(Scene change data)
BEGIN

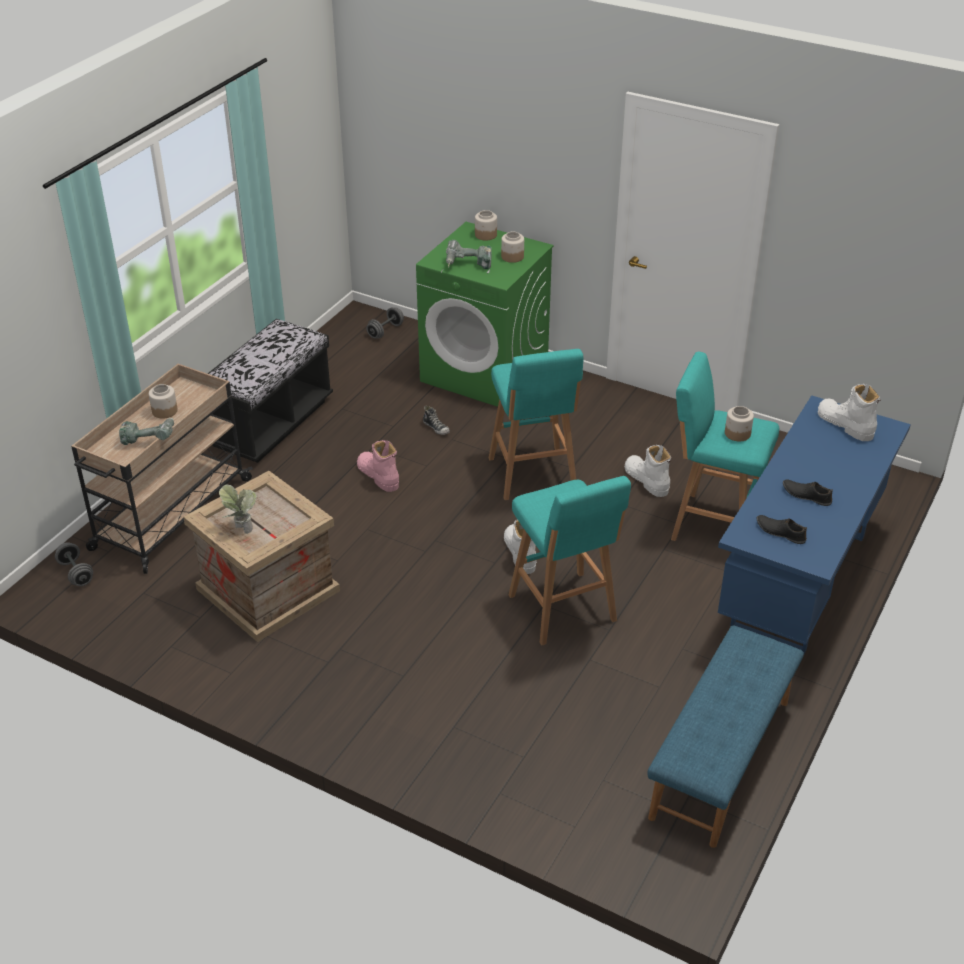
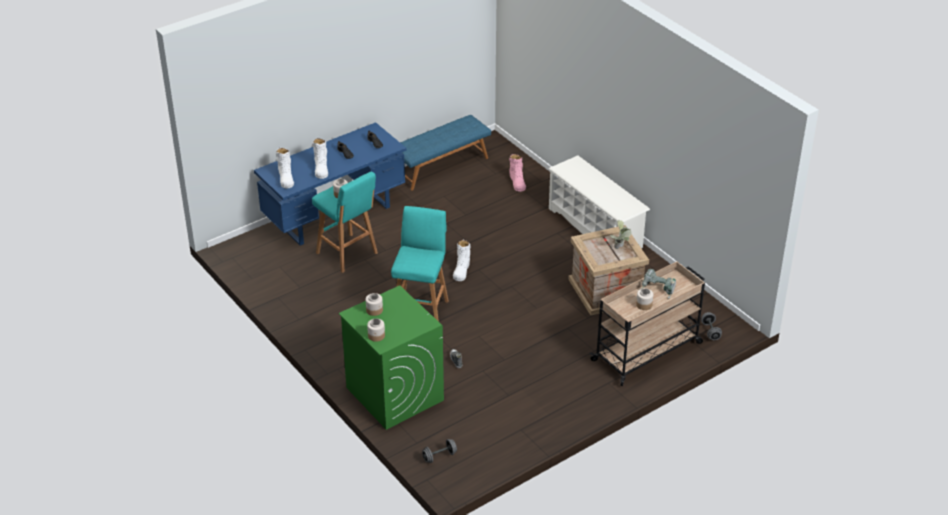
camera: 155 degrees left, 0 degrees up
(270, 423) = (562, 398): black bench -> none
(336, 711) = (595, 228): none -> white shoe rack
(378, 476) = (512, 338): pink boot -> pink boot (517, 182)
(468, 266) = (409, 311): power drill -> none
(563, 610) = (461, 237): turquoise stool -> none
(646, 480) = (359, 287): white boot -> white boot (321, 168)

END

Check every line above for the string "boot" and copy those that have it.

(378, 476) = (512, 338): pink boot -> pink boot (517, 182)
(646, 480) = (359, 287): white boot -> white boot (321, 168)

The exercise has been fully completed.